In the remaining 229 patients who underwent concurrent plasma and tissue NGS or were unable to have tissue NGS , targetable mutations were found in tissue alone in 47 (20.5%) patients, while the addition of plasma testing increased this number to 82 (35.8%). And of 42 patients who were treated with targeted therapy based on their plasma NGS result, 36 (85.7%) achieved disease control, with a complete response in one patient, a partial response in 19 patients and stable disease in 16.
This “clearly demonstrates that liquid biopsy can improve delivery of therapy and, consequently, outcomes,” say Erica Carpenter (University of Pennsylvania Perelman School of Medicine, USA) and co-researchers.
In an accompanying editorial, Bishal Gyawali (Harvard Medical School, Boston, Massachusetts, USA) and Howard (Jack) West (Swedish Cancer Institute, Seattle, Washington, USA) similarly noted: “The study compellingly demonstrates that plasma NGS can obviate the need for tissue NGS in patients in whom plasma testing demonstrates a mutation, given the response and disease control rate among patients who had therapeutically targetable mutations identified from plasma.”
They continued: “These results, combined with the patient satisfaction with the relative ease of providing blood rather than a solid tissue sample, suggest a clinical strategy of pursuing plasma NGS first, then tissue NGS if plasma NGS cannot detect relevant mutations.”
Overall concordance between plasma and tissue testing was 81.3%, with significantly higher concordance among the 166 patients tested at diagnosis compared with the 157 tested at disease progression (88.9 vs 70.2%).
A novel observation, say the researchers, was a high concordance rate of 100% between plasma and tissue testing in patients patients with liver metastases, whereas in patients with disease limited to the thoracic cavity the concordance rate was lower, at 46.2%
“These results suggest that adding plasma NGS to tissue NGS can enhance the detection of therapeutically targetable mutations but may vary by location of metastatic disease,” the team comments.

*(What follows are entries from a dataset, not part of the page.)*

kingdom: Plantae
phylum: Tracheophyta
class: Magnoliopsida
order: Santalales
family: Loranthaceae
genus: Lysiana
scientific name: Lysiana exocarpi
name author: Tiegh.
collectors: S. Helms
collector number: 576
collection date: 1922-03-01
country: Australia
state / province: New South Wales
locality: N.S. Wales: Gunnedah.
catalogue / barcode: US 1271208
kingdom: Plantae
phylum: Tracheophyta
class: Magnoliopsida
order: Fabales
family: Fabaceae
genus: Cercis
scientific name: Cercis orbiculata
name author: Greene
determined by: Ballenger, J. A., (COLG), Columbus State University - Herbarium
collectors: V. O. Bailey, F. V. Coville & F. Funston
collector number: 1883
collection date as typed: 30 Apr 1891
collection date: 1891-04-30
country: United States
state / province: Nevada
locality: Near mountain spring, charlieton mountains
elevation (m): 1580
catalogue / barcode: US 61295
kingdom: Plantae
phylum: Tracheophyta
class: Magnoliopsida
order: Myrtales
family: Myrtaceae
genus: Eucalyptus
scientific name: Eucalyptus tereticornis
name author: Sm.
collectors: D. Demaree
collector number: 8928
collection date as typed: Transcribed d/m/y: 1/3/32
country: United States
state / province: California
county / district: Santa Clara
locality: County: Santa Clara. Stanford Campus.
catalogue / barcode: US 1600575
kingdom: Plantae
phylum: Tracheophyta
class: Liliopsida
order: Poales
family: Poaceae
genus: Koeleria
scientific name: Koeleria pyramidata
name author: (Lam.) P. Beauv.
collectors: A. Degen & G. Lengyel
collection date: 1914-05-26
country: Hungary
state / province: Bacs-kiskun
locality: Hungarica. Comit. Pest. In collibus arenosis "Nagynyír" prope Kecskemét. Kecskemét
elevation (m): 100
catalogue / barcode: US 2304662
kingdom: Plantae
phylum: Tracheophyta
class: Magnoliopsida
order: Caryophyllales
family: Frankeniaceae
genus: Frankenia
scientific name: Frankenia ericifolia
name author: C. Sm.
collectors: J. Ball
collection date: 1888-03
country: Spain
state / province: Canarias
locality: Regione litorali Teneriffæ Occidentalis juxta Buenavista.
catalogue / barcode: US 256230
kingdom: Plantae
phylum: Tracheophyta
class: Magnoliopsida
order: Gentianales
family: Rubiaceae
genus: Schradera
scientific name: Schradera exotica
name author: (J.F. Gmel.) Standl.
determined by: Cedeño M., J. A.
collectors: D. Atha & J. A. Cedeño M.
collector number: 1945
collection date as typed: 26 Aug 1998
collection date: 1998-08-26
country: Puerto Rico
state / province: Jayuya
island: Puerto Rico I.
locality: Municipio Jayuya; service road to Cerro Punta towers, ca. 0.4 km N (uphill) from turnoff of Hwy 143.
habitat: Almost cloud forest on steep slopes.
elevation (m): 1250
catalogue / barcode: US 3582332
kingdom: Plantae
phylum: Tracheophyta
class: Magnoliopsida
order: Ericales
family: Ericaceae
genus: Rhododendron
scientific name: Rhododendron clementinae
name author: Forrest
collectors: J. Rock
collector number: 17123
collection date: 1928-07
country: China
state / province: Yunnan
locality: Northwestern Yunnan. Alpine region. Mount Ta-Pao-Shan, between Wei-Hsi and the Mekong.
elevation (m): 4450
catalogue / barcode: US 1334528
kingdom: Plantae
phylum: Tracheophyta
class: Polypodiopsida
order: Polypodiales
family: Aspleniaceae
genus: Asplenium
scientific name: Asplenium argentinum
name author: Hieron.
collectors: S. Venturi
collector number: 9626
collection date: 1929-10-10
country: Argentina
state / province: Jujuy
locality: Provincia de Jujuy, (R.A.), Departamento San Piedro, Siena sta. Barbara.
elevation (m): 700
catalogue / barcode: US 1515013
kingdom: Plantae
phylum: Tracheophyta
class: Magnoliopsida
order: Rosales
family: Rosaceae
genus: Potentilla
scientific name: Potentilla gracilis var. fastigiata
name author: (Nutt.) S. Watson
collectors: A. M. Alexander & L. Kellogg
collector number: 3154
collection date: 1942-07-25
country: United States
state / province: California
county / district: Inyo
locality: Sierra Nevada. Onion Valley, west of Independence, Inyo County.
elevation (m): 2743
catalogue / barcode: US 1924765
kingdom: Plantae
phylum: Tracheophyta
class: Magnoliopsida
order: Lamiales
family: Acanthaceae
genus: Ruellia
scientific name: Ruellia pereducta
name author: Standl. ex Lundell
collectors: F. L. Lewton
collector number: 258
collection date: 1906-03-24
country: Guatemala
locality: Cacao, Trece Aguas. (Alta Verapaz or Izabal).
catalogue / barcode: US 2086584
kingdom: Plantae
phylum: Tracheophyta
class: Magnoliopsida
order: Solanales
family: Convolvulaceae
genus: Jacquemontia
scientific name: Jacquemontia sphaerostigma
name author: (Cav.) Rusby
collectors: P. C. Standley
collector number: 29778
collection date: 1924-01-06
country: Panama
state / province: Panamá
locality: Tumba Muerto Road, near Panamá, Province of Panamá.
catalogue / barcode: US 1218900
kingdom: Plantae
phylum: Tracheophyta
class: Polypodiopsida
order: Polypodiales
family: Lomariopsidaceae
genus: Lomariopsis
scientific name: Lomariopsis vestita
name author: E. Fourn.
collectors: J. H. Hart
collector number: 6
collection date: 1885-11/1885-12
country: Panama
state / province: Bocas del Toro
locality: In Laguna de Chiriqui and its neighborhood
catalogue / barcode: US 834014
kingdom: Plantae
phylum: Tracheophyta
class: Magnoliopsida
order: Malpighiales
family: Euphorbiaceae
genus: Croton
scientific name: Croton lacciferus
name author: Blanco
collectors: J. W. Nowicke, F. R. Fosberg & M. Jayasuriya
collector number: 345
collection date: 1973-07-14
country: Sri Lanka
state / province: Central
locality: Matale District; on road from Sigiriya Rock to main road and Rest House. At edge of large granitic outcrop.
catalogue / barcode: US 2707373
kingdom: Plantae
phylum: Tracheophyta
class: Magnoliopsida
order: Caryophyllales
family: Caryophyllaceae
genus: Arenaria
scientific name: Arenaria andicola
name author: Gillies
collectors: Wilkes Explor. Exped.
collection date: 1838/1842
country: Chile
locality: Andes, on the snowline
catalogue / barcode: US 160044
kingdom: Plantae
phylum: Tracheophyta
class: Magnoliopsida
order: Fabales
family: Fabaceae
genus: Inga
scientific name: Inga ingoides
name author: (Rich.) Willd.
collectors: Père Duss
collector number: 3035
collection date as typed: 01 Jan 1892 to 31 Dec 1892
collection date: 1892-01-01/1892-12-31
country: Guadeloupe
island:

The researchers conclude: “To keep up with rapid therapeutic progress in the molecular diagnosis and treatment of NSCLC, we must incorporate safe and facile noninvasive methods for sensitive, comprehensive tumor profiling to select patients for personalized therapy.
“Given the ease of obtaining plasma-based genotyping and the success observed with such a noninvasive approach, our results argue for incorporation of plasma-based genotyping into routine clinical management of patients with NSCLC.”